(Activity list)
(1) Write out the passage of the Júzcar travel piece starting at "Andalucía is famous" and ending at "lot of visitors.".
(2) Answer these questions using the Júzcar travel piece:
(a) In what year was Júzcar painted blue?
(b) Which river is crossed at the bottom of the winding road?
(c) What reason did Enrique give for not taking a deposit?
(3) Carry on the Júzcar travel piece from its final sentence.

(Source document)
=== Begin Enclosure ===

Andalucía is famous for its white villages nestled into the sides of mountains and the Serranía de Ronda is home to many of them. There is one exception, Júzcar, where the whole town (even the church) got painted blue in 2011 for a Smurf film. It was supposed to revert to white but the villagers rebelled, had a referendum, and it remains Aldea Azul to this day attracting a lot of visitors.

Júzcar is small and once you’ve walked around and had lunch (they do wonderful things with local chestnuts) there’s not much to do. We might have simply driven up on a day-trip but noticed there was a nearby bodega which offered rooms where (according to the website) “you can live the complete experience of wine, bed and breakfast”. We couldn’t say no to that, could we?

When making the booking, owner Enrique refused to take a deposit from us saying that he ‘trusted Llanitos’ and had hosted them in the past. As we drove down, down, down along a seemingly endless, very winding, narrow road with hairpin bends and no barriers, we wondered who those crazy fellow Llanitos might be. One minute there would be a sign pointing to a Bodega, the next a Fábrica, were we going to a vineyard or a factory? We finally hit the bottom, crossed over the River Genal then on, through a pair of stone gateposts bearing an ornate tiled crest, and rows of vines came into view and we knew we had arrived in the right place.

=== End Enclosure ===

Dataset entries
=== Begin Enclosure ===

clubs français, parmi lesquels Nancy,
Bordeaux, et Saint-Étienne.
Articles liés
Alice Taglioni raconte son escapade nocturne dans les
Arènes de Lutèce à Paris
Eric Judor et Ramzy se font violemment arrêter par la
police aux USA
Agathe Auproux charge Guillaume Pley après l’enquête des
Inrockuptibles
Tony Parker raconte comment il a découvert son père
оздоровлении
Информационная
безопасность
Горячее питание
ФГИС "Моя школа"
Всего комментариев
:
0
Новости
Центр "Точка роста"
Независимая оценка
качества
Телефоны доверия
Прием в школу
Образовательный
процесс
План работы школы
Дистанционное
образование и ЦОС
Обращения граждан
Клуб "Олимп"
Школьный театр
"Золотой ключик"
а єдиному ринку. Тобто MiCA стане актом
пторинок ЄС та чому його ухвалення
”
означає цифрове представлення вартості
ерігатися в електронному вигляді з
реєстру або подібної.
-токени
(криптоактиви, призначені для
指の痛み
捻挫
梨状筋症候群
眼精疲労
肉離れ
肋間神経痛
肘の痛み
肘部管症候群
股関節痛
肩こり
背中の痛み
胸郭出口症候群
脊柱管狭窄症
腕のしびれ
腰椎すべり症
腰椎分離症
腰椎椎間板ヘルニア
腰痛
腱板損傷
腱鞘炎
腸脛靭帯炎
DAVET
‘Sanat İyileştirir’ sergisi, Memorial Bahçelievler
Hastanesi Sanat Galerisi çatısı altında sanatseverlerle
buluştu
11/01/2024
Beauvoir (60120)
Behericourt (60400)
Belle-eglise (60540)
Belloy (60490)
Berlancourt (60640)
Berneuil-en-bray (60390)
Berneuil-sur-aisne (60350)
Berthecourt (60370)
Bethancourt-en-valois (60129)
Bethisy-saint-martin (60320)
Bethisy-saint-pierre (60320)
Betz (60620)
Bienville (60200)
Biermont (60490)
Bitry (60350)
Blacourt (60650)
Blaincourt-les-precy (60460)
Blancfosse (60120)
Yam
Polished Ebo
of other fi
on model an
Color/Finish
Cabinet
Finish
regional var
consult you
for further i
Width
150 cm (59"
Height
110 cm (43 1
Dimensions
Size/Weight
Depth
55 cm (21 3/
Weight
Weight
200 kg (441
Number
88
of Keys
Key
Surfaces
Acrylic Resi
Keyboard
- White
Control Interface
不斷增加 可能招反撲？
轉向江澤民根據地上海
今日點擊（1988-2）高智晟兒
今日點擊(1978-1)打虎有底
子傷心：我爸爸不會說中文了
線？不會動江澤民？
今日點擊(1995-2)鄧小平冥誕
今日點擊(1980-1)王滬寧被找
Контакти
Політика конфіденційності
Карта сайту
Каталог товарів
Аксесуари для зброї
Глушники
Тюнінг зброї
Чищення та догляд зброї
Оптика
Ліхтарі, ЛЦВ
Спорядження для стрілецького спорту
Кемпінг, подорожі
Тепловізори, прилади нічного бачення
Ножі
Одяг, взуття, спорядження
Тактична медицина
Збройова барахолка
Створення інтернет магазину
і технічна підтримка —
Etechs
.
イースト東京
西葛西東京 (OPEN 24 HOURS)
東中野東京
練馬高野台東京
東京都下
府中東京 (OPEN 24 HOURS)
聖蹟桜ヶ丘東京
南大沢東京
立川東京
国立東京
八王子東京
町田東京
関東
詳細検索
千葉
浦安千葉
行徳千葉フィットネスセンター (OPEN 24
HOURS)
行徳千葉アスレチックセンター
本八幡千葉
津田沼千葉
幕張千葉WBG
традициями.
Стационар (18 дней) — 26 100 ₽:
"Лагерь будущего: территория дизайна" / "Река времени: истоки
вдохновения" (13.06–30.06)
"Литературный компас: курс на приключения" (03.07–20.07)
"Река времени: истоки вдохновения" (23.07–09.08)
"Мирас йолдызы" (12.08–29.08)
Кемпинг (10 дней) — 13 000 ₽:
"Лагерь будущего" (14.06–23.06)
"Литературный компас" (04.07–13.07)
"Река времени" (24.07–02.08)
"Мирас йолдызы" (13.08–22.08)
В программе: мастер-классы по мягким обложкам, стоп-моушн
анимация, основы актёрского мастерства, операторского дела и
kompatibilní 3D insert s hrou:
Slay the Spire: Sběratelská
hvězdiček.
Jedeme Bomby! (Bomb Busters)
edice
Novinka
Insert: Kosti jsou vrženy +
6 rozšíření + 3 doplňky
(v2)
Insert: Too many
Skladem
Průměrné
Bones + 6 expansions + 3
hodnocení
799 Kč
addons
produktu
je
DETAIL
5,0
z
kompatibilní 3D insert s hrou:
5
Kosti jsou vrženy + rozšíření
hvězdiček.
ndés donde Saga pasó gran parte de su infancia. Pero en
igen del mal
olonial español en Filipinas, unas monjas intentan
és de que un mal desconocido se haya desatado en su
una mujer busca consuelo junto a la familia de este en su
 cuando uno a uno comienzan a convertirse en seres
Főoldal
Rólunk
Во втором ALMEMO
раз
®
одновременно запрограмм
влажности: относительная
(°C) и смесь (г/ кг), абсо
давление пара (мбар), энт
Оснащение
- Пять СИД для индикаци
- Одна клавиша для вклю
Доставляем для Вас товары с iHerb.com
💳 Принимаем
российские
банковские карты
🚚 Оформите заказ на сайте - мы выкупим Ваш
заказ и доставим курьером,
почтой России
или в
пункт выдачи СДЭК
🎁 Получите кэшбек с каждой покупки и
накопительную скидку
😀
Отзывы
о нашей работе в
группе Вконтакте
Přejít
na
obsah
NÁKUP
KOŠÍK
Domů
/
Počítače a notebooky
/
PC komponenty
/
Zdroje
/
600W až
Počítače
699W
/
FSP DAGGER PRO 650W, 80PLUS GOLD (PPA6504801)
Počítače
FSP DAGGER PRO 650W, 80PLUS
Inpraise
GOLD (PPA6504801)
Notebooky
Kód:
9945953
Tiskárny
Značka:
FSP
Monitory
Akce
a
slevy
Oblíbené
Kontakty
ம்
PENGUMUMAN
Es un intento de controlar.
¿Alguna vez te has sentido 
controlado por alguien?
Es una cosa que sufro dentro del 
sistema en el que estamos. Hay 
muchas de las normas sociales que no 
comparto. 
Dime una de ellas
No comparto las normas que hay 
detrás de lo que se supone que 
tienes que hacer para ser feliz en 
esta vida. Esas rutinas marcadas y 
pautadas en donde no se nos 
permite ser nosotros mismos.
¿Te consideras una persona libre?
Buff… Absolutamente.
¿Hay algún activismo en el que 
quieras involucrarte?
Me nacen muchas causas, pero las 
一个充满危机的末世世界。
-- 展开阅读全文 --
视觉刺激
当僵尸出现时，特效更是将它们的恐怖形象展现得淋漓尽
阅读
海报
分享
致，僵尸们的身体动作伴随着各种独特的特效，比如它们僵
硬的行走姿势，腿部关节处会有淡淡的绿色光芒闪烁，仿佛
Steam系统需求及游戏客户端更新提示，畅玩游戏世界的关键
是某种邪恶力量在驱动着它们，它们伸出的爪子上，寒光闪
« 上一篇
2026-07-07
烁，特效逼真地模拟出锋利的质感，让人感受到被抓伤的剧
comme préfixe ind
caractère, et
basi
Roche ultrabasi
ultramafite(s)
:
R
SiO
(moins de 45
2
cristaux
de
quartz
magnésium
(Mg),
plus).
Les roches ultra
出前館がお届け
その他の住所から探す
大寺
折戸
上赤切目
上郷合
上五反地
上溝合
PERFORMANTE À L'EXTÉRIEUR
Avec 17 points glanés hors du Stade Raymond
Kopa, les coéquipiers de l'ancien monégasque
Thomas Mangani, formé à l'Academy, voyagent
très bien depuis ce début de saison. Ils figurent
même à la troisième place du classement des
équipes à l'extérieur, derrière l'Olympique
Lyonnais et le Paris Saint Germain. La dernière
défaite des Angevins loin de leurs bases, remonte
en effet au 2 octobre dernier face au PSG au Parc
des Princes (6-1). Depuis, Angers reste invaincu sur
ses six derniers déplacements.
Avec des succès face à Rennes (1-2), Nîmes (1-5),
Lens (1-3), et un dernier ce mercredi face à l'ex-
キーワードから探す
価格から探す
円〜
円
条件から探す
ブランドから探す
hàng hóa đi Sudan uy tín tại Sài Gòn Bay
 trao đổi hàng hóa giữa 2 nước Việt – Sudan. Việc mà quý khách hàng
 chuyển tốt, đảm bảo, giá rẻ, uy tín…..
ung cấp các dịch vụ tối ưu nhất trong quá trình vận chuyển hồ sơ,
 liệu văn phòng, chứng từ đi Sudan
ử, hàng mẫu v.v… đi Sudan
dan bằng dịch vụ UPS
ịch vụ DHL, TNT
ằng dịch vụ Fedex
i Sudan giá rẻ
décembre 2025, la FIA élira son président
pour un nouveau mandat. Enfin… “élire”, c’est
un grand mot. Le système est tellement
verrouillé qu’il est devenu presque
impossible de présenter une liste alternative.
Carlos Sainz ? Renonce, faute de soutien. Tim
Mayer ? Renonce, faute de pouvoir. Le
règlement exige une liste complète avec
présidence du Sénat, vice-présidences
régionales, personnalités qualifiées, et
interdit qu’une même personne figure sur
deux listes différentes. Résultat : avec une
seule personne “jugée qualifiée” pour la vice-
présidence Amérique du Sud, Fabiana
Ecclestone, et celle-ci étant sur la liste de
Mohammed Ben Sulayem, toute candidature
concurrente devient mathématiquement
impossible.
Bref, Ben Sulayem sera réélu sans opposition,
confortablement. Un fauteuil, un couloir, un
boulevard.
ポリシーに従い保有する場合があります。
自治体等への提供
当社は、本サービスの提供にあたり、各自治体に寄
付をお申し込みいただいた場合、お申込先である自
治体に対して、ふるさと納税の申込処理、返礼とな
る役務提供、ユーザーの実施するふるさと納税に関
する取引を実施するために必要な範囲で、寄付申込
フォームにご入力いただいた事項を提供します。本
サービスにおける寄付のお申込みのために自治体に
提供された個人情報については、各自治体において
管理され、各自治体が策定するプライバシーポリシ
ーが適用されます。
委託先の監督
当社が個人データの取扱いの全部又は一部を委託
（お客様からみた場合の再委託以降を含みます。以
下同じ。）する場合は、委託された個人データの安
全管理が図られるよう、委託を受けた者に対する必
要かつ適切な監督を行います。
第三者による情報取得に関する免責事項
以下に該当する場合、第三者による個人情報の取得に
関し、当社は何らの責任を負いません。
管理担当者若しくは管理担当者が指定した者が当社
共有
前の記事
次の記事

=== End Enclosure ===

(Answers to each task)
(1)
Andalucía is famous for its white villages nestled into the sides of mountains and the Serranía de Ronda is home to many of them. There is one exception, Júzcar, where the whole town (even the church) got painted blue in 2011 for a Smurf film. It was supposed to revert to white but the villagers rebelled, had a referendum, and it remains Aldea Azul to this day attracting a lot of visitors.

(2)
(a) 2011
(b) The River Genal
(c) He said he trusted Llanitos and had hosted them in the past.

(3)
Antigua Real Fábrica de Hojalata San Miguel sits hidden in a basin shrouded by steep slopes of trees and there is a reason for this. In 1725 the land was chosen to house the first ever tin factory in Spain and the techniques for producing the sheet metal were top secret. Legend tells that two experts had to be smuggled out of Germany in barrels for fear that other countries would become competitors in this lucrative new industry.

The fábrica became a village, with its own unique Protestant church, housing over a hundred workers, stores, the huge industrial oven and stables for twenty camels, the only beasts strong enough to carry the produce down to the coast. By the late 1780s, business stopped (they’d burned too many trees so the way-ahead-of-their-time locals got angry) and the whole place lay deserted for centuries.

A single bell hung outside the entrance to the courtyard. I rattled the chain and a team of dogs appeared around our legs, we could hear voices hailing us to come inside. The remains of a hearty (and boozy) lunch lay on a large wooden table surrounded by smiling people who already knew our names; owner Enrique, his four guests/friends from Madrid, a beautiful woman from Nicaragua who was in her seventies and Juan, the oenologist, who lived in his own quarters with girlfriend Stephanie.

We were taken inside the main building to our room on the ground floor. Everything was antique/rustic Spanish with splashes of modern Latin American art on the walls and quaint English crocheted blankets on the beds. We instantly felt at ease and returned to the others who plied us with cake and gin.

The Madrid Four had driven down from the capital as they were prone to do twice a year and were staying for a few days. They were all professionals who were in varying stages of retirement and age. Mirenchu had known Enrique ‘años’ and never stopped talking unless it was to light up a thin, white cigarette. She was very knowledgeable about European history and could reel off the dates when Iberian Kings and Queens were on and off their thrones. Mirenchu knew that Ireland was not part of the UK and myriad other facts that many English people who voted for Brexit were unaware of.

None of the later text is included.